Introduction: Positron emission tomography (PET) imaging with ligands for synaptic vesicle glycoprotein 2A (SV2A) has emerged as a promising methodology for measuring synaptic density in Alzheimer's disease (AD). We investigated the relationship between SV2A PET and CSF synaptic protein changes of AD patients.
Method: Twenty-one participants with early AD and seven cognitively normal (CN) individuals underwent [11C]UCB-J PET. We used mass spectrometry to measure a panel of synaptic proteins in cerebrospinal fluid (CSF).
Results: In the AD group, higher levels of syntaxin-7 and PEBP-1 were associated with lower global synaptic density. In the total sample, lower global synaptic density was associated with higher levels of AP2B1, neurogranin, γ-synuclein, GDI-1, PEBP-1, syntaxin-1B, and syntaxin-7 but not with the levels of the neuronal pentraxins or 14-3-3 zeta/delta.

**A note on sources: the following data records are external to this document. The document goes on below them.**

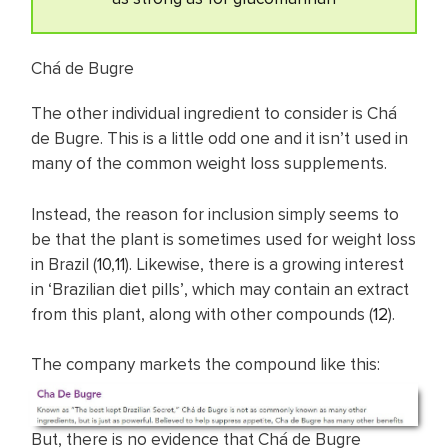
Chá de Bugre
The other individual ingredient to consider is Chá
de Bugre. This is a little odd one and it isn’t used in
many of the common weight loss supplements.
Instead, the reason for inclusion simply seems to
be that the plant is sometimes used for weight loss
in Brazil (
10
,
11
). Likewise, there is a growing interest
in ‘Brazilian diet pills’, which may contain an extract
from this plant, along with other compounds (
12
).
The company markets the compound like this:
But, there is no evidence that Chá de Bugre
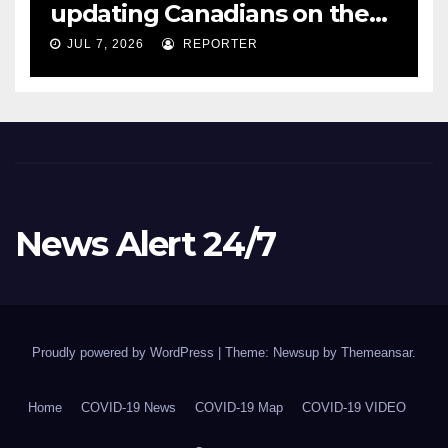
updating Canadians on the
COVID-19 situation and
JUL 7, 2026
REPORTER
announcing new supports
for Indigenous communities
– pm.gc.ca
News Alert 24/7
Proudly powered by WordPress
|
Theme: Newsup by
Themeansar
.
Home
COVID-19 News
COVID-19 Map
COVID-19 VIDEO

Conclusion: Reductions of synaptic density found in AD compared to CN participants using [11C]UCB-J PET were observed to be associated with CSF biomarker levels of synaptic proteins.
Highlights: A panel of synaptic proteins was quantified in the CSF using mass spectrometry. SV2A ([11C]UCB-J) PET was used to quantify synaptic density. Reductions of synaptic density were associated with CSF synaptic biomarker levels.
Keywords: Alzheimer's disease; SV2A; biomarkers; mass spectrometry; synaptic pathology.
© 2025 The Author(s). Alzheimer's & Dementia published by Wiley Periodicals LLC on behalf of Alzheimer's Association.